Flowering: late August to late October
Habitat and ecology: Typically in calcareous fens, but also along borders of swales, sand flats, swamps, or bogs. Some collections have been made in drier ground (prairie borders or even roadsides), but typically this is a plant of wet, especially calcareous or sandy soils.

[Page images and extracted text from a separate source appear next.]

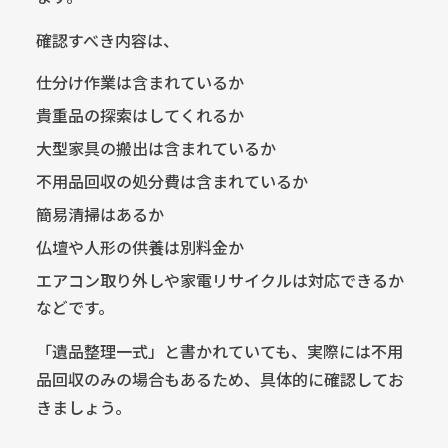
確認すべき内容は、
仕分け作業は含まれているか
貴重品の探索はしてくれるか
大型家具の搬出は含まれているか
不用品回収の処分費は含まれているか
簡易清掃はあるか
仏壇や人形の供養は別料金か
エアコン取り外しや家電リサイクルは対応できるか
などです。
「遺品整理一式」と書かれていても、実際には不用
品回収のみの場合もあるため、具体的に確認してお
きましょう。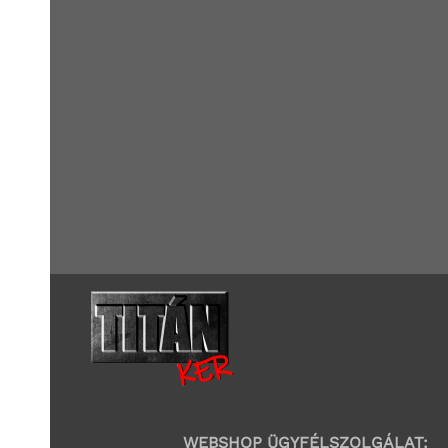
WEBSHOP ÜGYFÉLSZOLGÁLAT: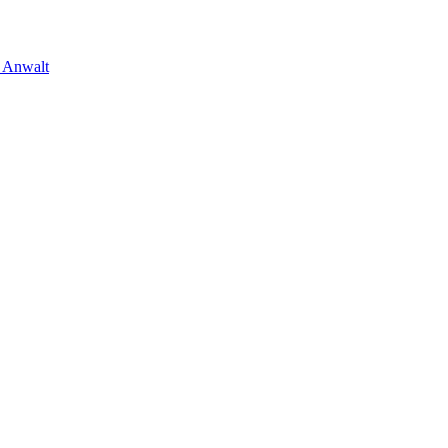
m Anwalt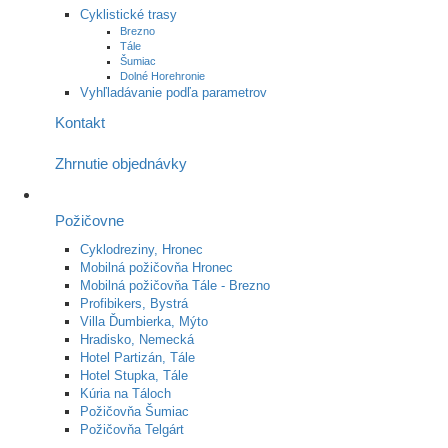
Cyklistické trasy
Brezno
Tále
Šumiac
Dolné Horehronie
Vyhľladávanie podľa parametrov
Kontakt
Zhrnutie objednávky
Požičovne
Cyklodreziny, Hronec
Mobilná požičovňa Hronec
Mobilná požičovňa Tále - Brezno
Profibikers, Bystrá
Villa Ďumbierka, Mýto
Hradisko, Nemecká
Hotel Partizán, Tále
Hotel Stupka, Tále
Kúria na Táloch
Požičovňa Šumiac
Požičovňa Telgárt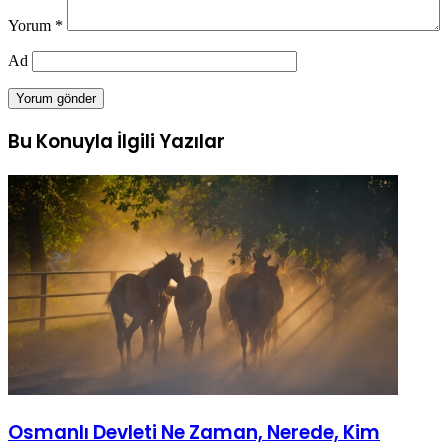
Yorum
*
Ad
Bu Konuyla İlgili Yazılar
Osmanlı Devleti Ne Zaman, Nerede, Kim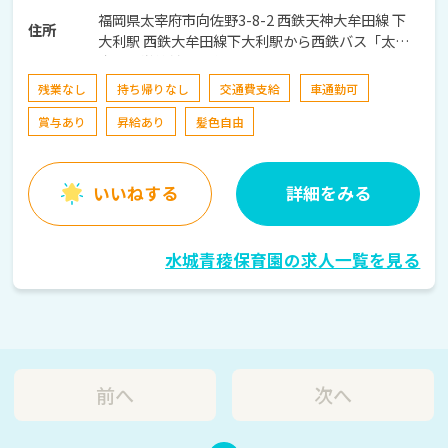
福岡県太宰府市向佐野3-8-2 西鉄天神大牟田線 下
住所
大利駅 西鉄大牟田線下大利駅から西鉄バス「太宰
府西小学校前」下車徒歩約8分
残業なし
持ち帰りなし
交通費支給
車通勤可
賞与あり
昇給あり
髪色自由
いいねする
詳細をみる
水城青稜保育園の求人一覧を見る
前へ
次へ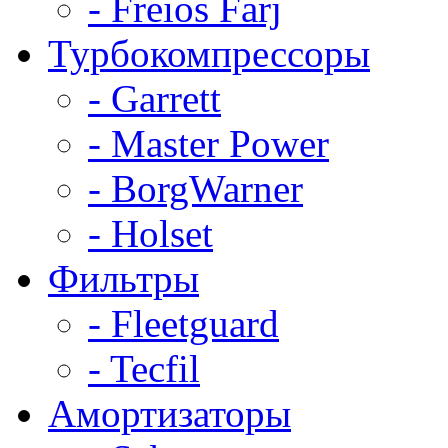
- Freios Farj
Турбокомпрессоры
- Garrett
- Master Power
- BorgWarner
- Holset
Фильтры
- Fleetguard
- Tecfil
Амортизаторы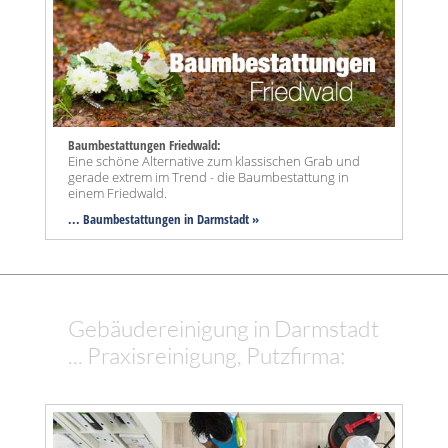
Baumbestattungen Friedwald:
Eine schöne Alternative zum klassischen Grab und
gerade extrem im Trend - die Baumbestattung in
einem Friedwald.
... Baumbestattungen in Darmstadt »
Gebäudereinigung in Darmstadt
... Praxisreinigung, Putzfirma: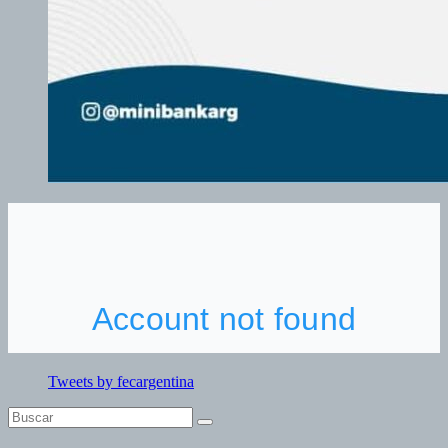
Tweets by fecargentina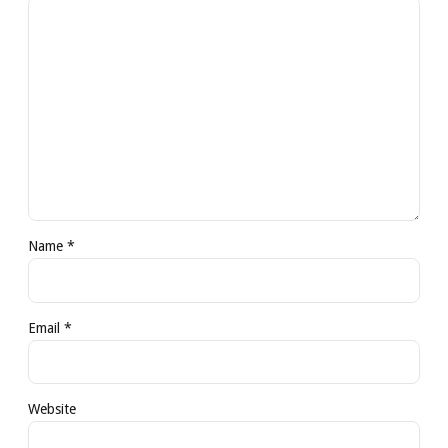
Name *
Email *
Website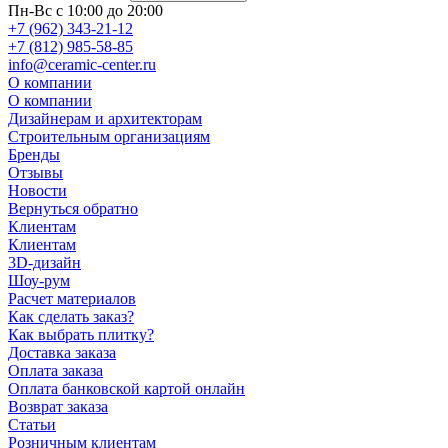
Пн-Вс с 10:00 до 20:00
+7 (962) 343-21-12
+7 (812) 985-58-85
info@ceramic-center.ru
О компании
О компании
Дизайнерам и архитекторам
Строительным организациям
Бренды
Отзывы
Новости
Вернуться обратно
Клиентам
Клиентам
3D-дизайн
Шоу-рум
Расчет материалов
Как сделать заказ?
Как выбрать плитку?
Доставка заказа
Оплата заказа
Оплата банковской картой онлайн
Возврат заказа
Статьи
Розничным клиентам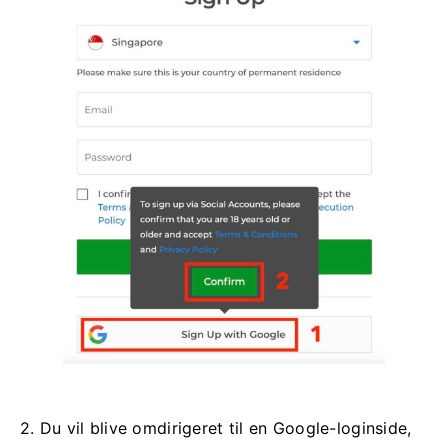
2. Du vil blive omdirigeret til en Google-loginside,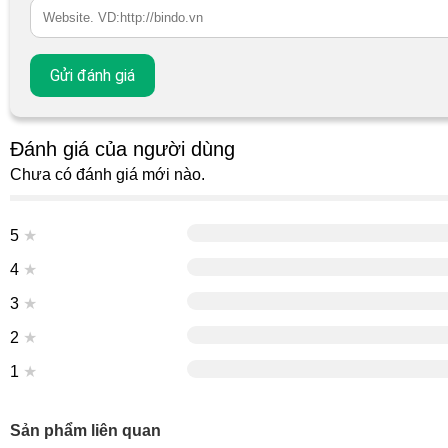
Đánh giá của người dùng
Chưa có đánh giá mới nào.
5
★
4
★
3
★
2
★
1
★
Sản phẩm liên quan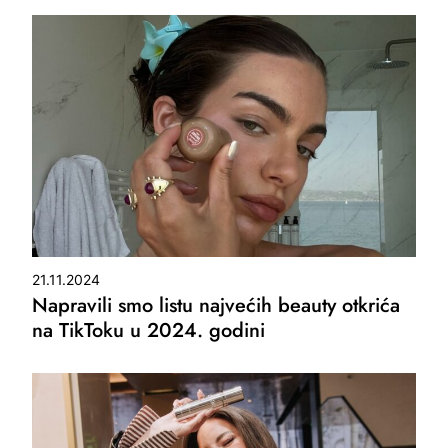
21.11.2024
Napravili smo listu najvećih beauty otkrića
na TikToku u 2024. godini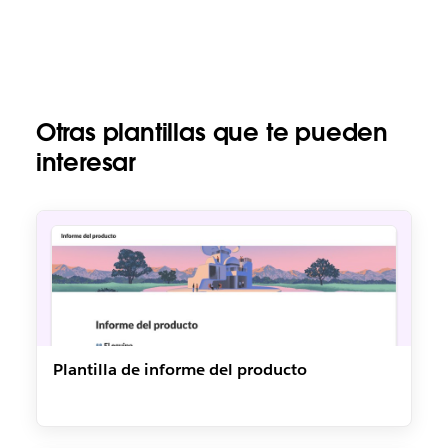
Otras plantillas que te pueden
interesar
Plantilla de informe del producto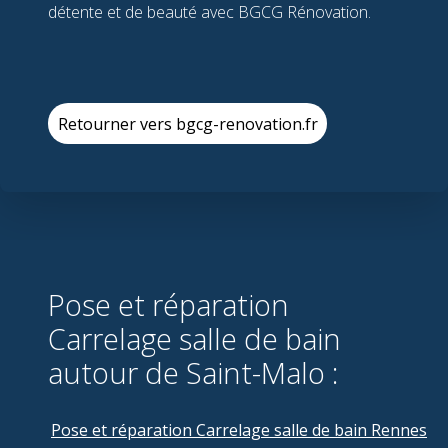
détente et de beauté avec BGCG Rénovation.
Retourner vers bgcg-renovation.fr
Pose et réparation
Carrelage salle de bain
autour de Saint-Malo :
Pose et réparation Carrelage salle de bain Rennes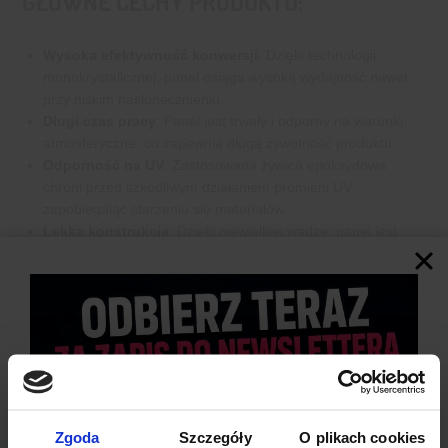
GŁÓWNE CECHY PRODUKTU:
Wysoka efektywność konwersji
: Dzięki technologii
monokrystalicznej, panel osiąga wysoką wydajność nawet
przy niskim nasłonecznieniu.
Długi czas pracy
: Panel jest trwały i odporny na warunki
atmosferyczne, co zapewnia długą żywotność produktu.
Odporność na UV
: Zastosowana żywica epoksydowa
chroni przed szkodliwym działaniem promieni UV,
zapobiegając starzeniu się materiałów.
Lekka konstrukcja
: Dzięki niewielkiej wadze, panel jest
łatwy w montażu i idealny do przenośnych zastosowań.
Ekologiczna energia
: Produkt promuje odnawialne źródła
energii, pomagając zmniejszyć emisję dwutlenku węgla.
Wszechstronność zastosowań
: Panel można wykorzystać
zarówno w połączeniach szeregowych, jak i równoległych,
zwiększając napięcie lub prąd, w zależności od potrzeb
projektu.
Zgoda
Szczegóły
O plikach cookies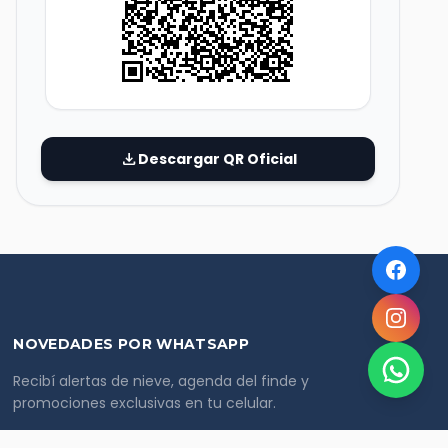
download
Descargar QR Oficial
NOVEDADES POR WHATSAPP
Recibí alertas de nieve, agenda del finde y
promociones exclusivas en tu celular.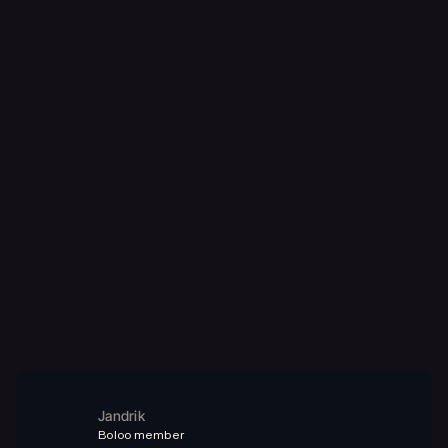
Jandrik
Boloo member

Occurence in the Chicago region: native
Etymology: Gentianopsis means "resembling the genus Gentiana" (which is named after Gentius, king of Illyria, who supposedly discovered a medicinal value for the yellow gentian). Procera means tall, which is contradictory since this is the smaller of our two fringed gentians.
Author: The Field Museum
From Flora of Indiana (1940) by Charles C. Deam
A rare plant of habitats similar to those of the preceding [Gentiana crinita]. Our southernmost plant was collected in a springy place along White River near Anderson by Ray Dawson. When the two species (Gentiana crinita and this species) grow together this species is found in wetter situations.